Marcel Winatschek

Hair, Fur, and Nothing Else

New York Fashion Week passed without incident, which is its own kind of failure. London, at least, gave us something to actually look at.

Charlie Le Mindu is a 24-year-old hairdresser and wig-maker from France who had already made a name for himself before London—designing the real-hair fur pieces that Lady Gaga wore, touring with Peaches, building elaborate architectural hats with a fervor that suggested a genuine calling. Which explains, if not quite justifies, why he sent his models down the catwalk wearing his hats, his wigs, his fur, and nothing else. He was proud as a man who has just solved a problem nobody else was working on. The crowd laughed. The models stood there calculating, with great professionalism, exactly how much money made this acceptable.

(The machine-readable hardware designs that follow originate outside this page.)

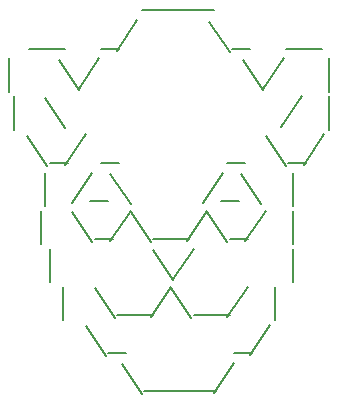
<source format=gbr>
%TF.GenerationSoftware,KiCad,Pcbnew,9.0.2*%
%TF.CreationDate,2025-08-22T13:53:24+02:00*%
%TF.ProjectId,PSU to buck,50535520-746f-4206-9275-636b2e6b6963,rev?*%
%TF.SameCoordinates,Original*%
%TF.FileFunction,Legend,Bot*%
%TF.FilePolarity,Positive*%
%FSLAX46Y46*%
G04 Gerber Fmt 4.6, Leading zero omitted, Abs format (unit mm)*
G04 Created by KiCad (PCBNEW 9.0.2) date 2025-08-22 13:53:24*
%MOMM*%
%LPD*%
G01*
G04 APERTURE LIST*
%ADD10C,0.200000*%
G04 APERTURE END LIST*
D10*
X106371952Y-62529234D02*
X104848142Y-62529234D01*
X104848142Y-62529234D02*
X103324332Y-62529234D01*
X103324332Y-62529234D02*
X101800522Y-62529234D01*
X101800522Y-62529234D02*
X100276712Y-62529234D01*
X115514812Y-65749122D02*
X113991002Y-65749122D01*
X113991002Y-65749122D02*
X112467192Y-65749122D01*
X109419572Y-65749122D02*
X107895762Y-65749122D01*
X105991000Y-63463408D02*
X107705285Y-66034836D01*
X99895760Y-63368169D02*
X98181474Y-65939598D01*
X98371951Y-65749122D02*
X96848141Y-65749122D01*
X93800521Y-65749122D02*
X92276711Y-65749122D01*
X92276711Y-65749122D02*
X90752901Y-65749122D01*
X116086241Y-69445200D02*
X116086241Y-66588057D01*
X112276716Y-66588057D02*
X110562430Y-69159486D01*
X108848145Y-66683296D02*
X110562430Y-69254724D01*
X96657665Y-66588057D02*
X94943379Y-69159486D01*
X93229094Y-66683296D02*
X94943379Y-69254724D01*
X89038617Y-69445200D02*
X89038617Y-66588057D01*
X116086241Y-72665088D02*
X116086241Y-69807945D01*
X113800526Y-69807945D02*
X112086240Y-72379374D01*
X92086235Y-69903184D02*
X93800520Y-72474612D01*
X89419568Y-72665088D02*
X89419568Y-69807945D01*
X115705288Y-73027833D02*
X113991002Y-75599262D01*
X114181479Y-75408786D02*
X112657669Y-75408786D01*
X110752907Y-73123072D02*
X112467192Y-75694500D01*
X109038621Y-75408786D02*
X107514811Y-75408786D01*
X98371951Y-75408786D02*
X96848141Y-75408786D01*
X95514807Y-73027833D02*
X93800521Y-75599262D01*
X93990998Y-75408786D02*
X92467188Y-75408786D01*
X90562426Y-73123072D02*
X92276711Y-75694500D01*
X113038621Y-79104864D02*
X113038621Y-76247721D01*
X108657668Y-76342960D02*
X110371953Y-78914388D01*
X108467192Y-78628674D02*
X106943382Y-78628674D01*
X107133858Y-76247721D02*
X105419572Y-78819150D01*
X97610047Y-76342960D02*
X99324332Y-78914388D01*
X97419571Y-78628674D02*
X95895761Y-78628674D01*
X96086237Y-76247721D02*
X94371951Y-78819150D01*
X92086237Y-79104864D02*
X92086237Y-76247721D01*
X113038621Y-82324752D02*
X113038621Y-79467609D01*
X110752906Y-79467609D02*
X109038620Y-82039038D01*
X109229097Y-81848562D02*
X107705287Y-81848562D01*
X105800525Y-79562848D02*
X107514810Y-82134276D01*
X105800525Y-79467609D02*
X104086239Y-82039038D01*
X104276716Y-81848562D02*
X102752906Y-81848562D01*
X102752906Y-81848562D02*
X101229096Y-81848562D01*
X99324334Y-79562848D02*
X101038619Y-82134276D01*
X99324334Y-79467609D02*
X97610048Y-82039038D01*
X97800525Y-81848562D02*
X96276715Y-81848562D01*
X94371953Y-79562848D02*
X96086238Y-82134276D01*
X91705286Y-82324752D02*
X91705286Y-79467609D01*
X113038621Y-85544640D02*
X113038621Y-82687497D01*
X104657666Y-82687497D02*
X102943380Y-85258926D01*
X101229095Y-82782736D02*
X102943380Y-85354164D01*
X92467188Y-85544640D02*
X92467188Y-82687497D01*
X111514811Y-88764528D02*
X111514811Y-85907385D01*
X109229096Y-85907385D02*
X107514810Y-88478814D01*
X107705287Y-88288338D02*
X106181477Y-88288338D01*
X106181477Y-88288338D02*
X104657667Y-88288338D01*
X102752905Y-86002624D02*
X104467190Y-88574052D01*
X102752905Y-85907385D02*
X101038619Y-88478814D01*
X101229096Y-88288338D02*
X99705286Y-88288338D01*
X99705286Y-88288338D02*
X98181476Y-88288338D01*
X96276714Y-86002624D02*
X97990999Y-88574052D01*
X93610047Y-88764528D02*
X93610047Y-85907385D01*
X111133858Y-89127273D02*
X109419572Y-91698702D01*
X109610049Y-91508226D02*
X108086239Y-91508226D01*
X98943379Y-91508226D02*
X97419569Y-91508226D01*
X95514807Y-89222512D02*
X97229092Y-91793940D01*
X108086238Y-92347161D02*
X106371952Y-94918590D01*
X106562429Y-94728114D02*
X105038619Y-94728114D01*
X105038619Y-94728114D02*
X103514809Y-94728114D01*
X103514809Y-94728114D02*
X101990999Y-94728114D01*
X101990999Y-94728114D02*
X100467189Y-94728114D01*
X98562427Y-92442400D02*
X100276712Y-95013828D01*
M02*

</source>
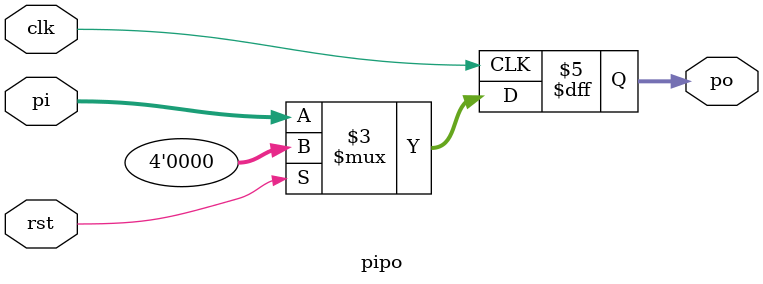
<source format=v>
module pipo (clk, rst, pi, po);
input clk ,rst ;
input [3:0] pi;
output reg [3:0] po;
wire [3:0] pi;
always @ (posedge clk)
begin
if (rst)
po <=4'b0000;
else 
po<=pi;
end
endmodule 


</source>
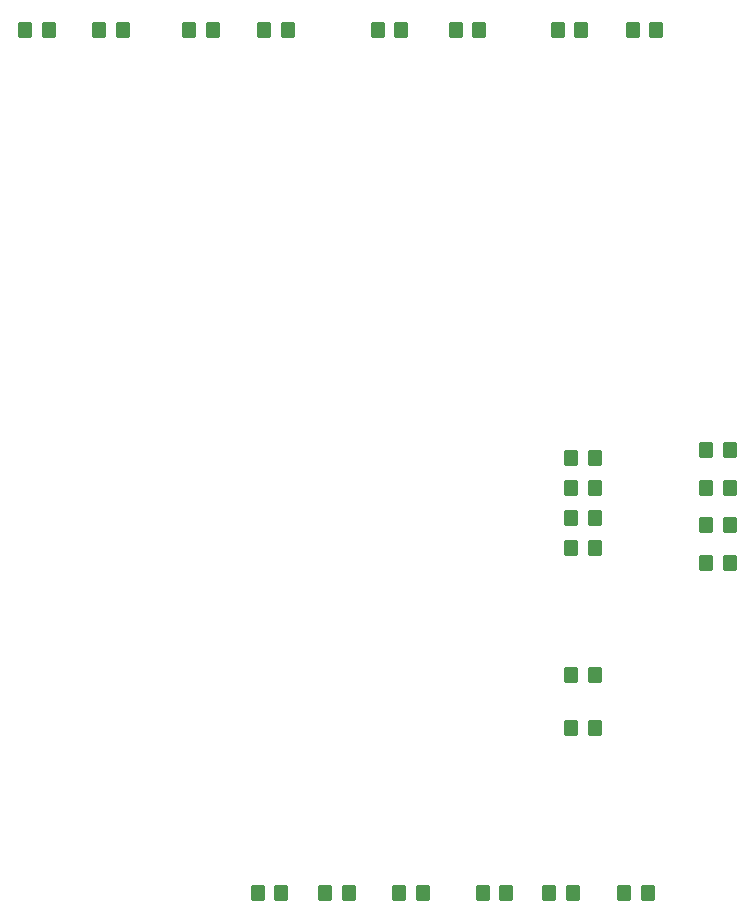
<source format=gtp>
%TF.GenerationSoftware,KiCad,Pcbnew,7.0.1*%
%TF.CreationDate,2023-04-23T09:13:03+12:00*%
%TF.ProjectId,Cocktail PCB,436f636b-7461-4696-9c20-5043422e6b69,rev?*%
%TF.SameCoordinates,Original*%
%TF.FileFunction,Paste,Top*%
%TF.FilePolarity,Positive*%
%FSLAX46Y46*%
G04 Gerber Fmt 4.6, Leading zero omitted, Abs format (unit mm)*
G04 Created by KiCad (PCBNEW 7.0.1) date 2023-04-23 09:13:03*
%MOMM*%
%LPD*%
G01*
G04 APERTURE LIST*
G04 Aperture macros list*
%AMRoundRect*
0 Rectangle with rounded corners*
0 $1 Rounding radius*
0 $2 $3 $4 $5 $6 $7 $8 $9 X,Y pos of 4 corners*
0 Add a 4 corners polygon primitive as box body*
4,1,4,$2,$3,$4,$5,$6,$7,$8,$9,$2,$3,0*
0 Add four circle primitives for the rounded corners*
1,1,$1+$1,$2,$3*
1,1,$1+$1,$4,$5*
1,1,$1+$1,$6,$7*
1,1,$1+$1,$8,$9*
0 Add four rect primitives between the rounded corners*
20,1,$1+$1,$2,$3,$4,$5,0*
20,1,$1+$1,$4,$5,$6,$7,0*
20,1,$1+$1,$6,$7,$8,$9,0*
20,1,$1+$1,$8,$9,$2,$3,0*%
G04 Aperture macros list end*
%ADD10RoundRect,0.250000X-0.350000X-0.450000X0.350000X-0.450000X0.350000X0.450000X-0.350000X0.450000X0*%
%ADD11RoundRect,0.250000X0.350000X0.450000X-0.350000X0.450000X-0.350000X-0.450000X0.350000X-0.450000X0*%
G04 APERTURE END LIST*
D10*
X191675000Y-99060000D03*
X193675000Y-99060000D03*
X180245000Y-93345000D03*
X182245000Y-93345000D03*
X191675000Y-92710000D03*
X193675000Y-92710000D03*
X180245000Y-100965000D03*
X182245000Y-100965000D03*
X180245000Y-111760000D03*
X182245000Y-111760000D03*
D11*
X167640000Y-130175000D03*
X165640000Y-130175000D03*
X172450000Y-57150000D03*
X170450000Y-57150000D03*
D10*
X179070000Y-57150000D03*
X181070000Y-57150000D03*
D11*
X155670000Y-130175000D03*
X153670000Y-130175000D03*
X186690000Y-130175000D03*
X184690000Y-130175000D03*
X187420000Y-57150000D03*
X185420000Y-57150000D03*
D10*
X159385000Y-130175000D03*
X161385000Y-130175000D03*
X133985000Y-57150000D03*
X135985000Y-57150000D03*
X180245000Y-95885000D03*
X182245000Y-95885000D03*
X147860000Y-57150000D03*
X149860000Y-57150000D03*
D11*
X174720000Y-130175000D03*
X172720000Y-130175000D03*
D10*
X163830000Y-57150000D03*
X165830000Y-57150000D03*
D11*
X156210000Y-57150000D03*
X154210000Y-57150000D03*
D10*
X191675000Y-95885000D03*
X193675000Y-95885000D03*
X180245000Y-98425000D03*
X182245000Y-98425000D03*
D11*
X182245000Y-116205000D03*
X180245000Y-116205000D03*
X142240000Y-57150000D03*
X140240000Y-57150000D03*
D10*
X191675000Y-102235000D03*
X193675000Y-102235000D03*
X178340000Y-130175000D03*
X180340000Y-130175000D03*
M02*

</source>
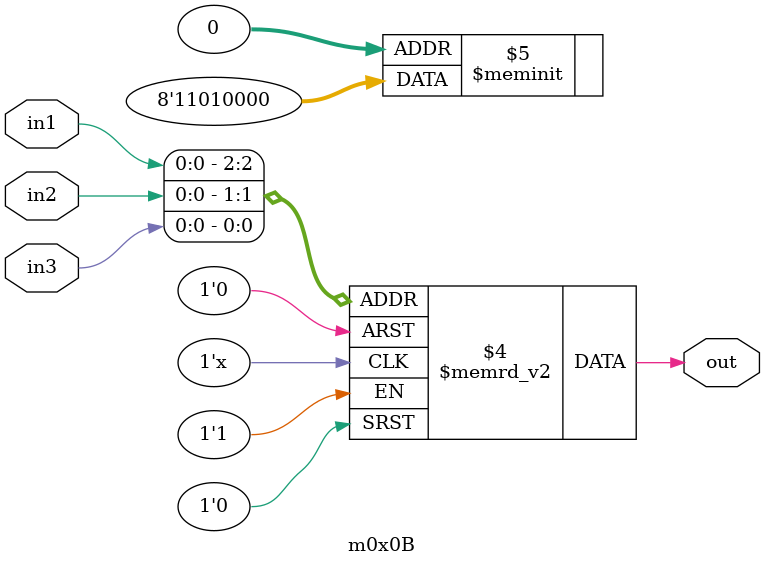
<source format=v>
module m0x0B(output out, input in1, in2, in3);

   always @(in1, in2, in3)
     begin
        case({in1, in2, in3})
          3'b000: {out} = 1'b0;
          3'b001: {out} = 1'b0;
          3'b010: {out} = 1'b0;
          3'b011: {out} = 1'b0;
          3'b100: {out} = 1'b1;
          3'b101: {out} = 1'b0;
          3'b110: {out} = 1'b1;
          3'b111: {out} = 1'b1;
        endcase // case ({in1, in2, in3})
     end // always @ (in1, in2, in3)

endmodule // m0x0B
</source>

There’s a logic to it. He’s a hair and headpiece designer. Clothing was never his department. Sending models down the runway wearing only his actual product is either a rigorous conceptual statement or an excuse to see naked women in a professional setting—and I find both interpretations equally compelling. The feminist response was presumably forming somewhere offstage. The question of why Le Mindu didn’t extend his generosity as far as a pair of underwear is worth asking. But I confess I mostly admired the commitment.

Sometimes I think I should have gone into fashion. The brief is simple: expose what needs exposing, call it a collection, take a bow.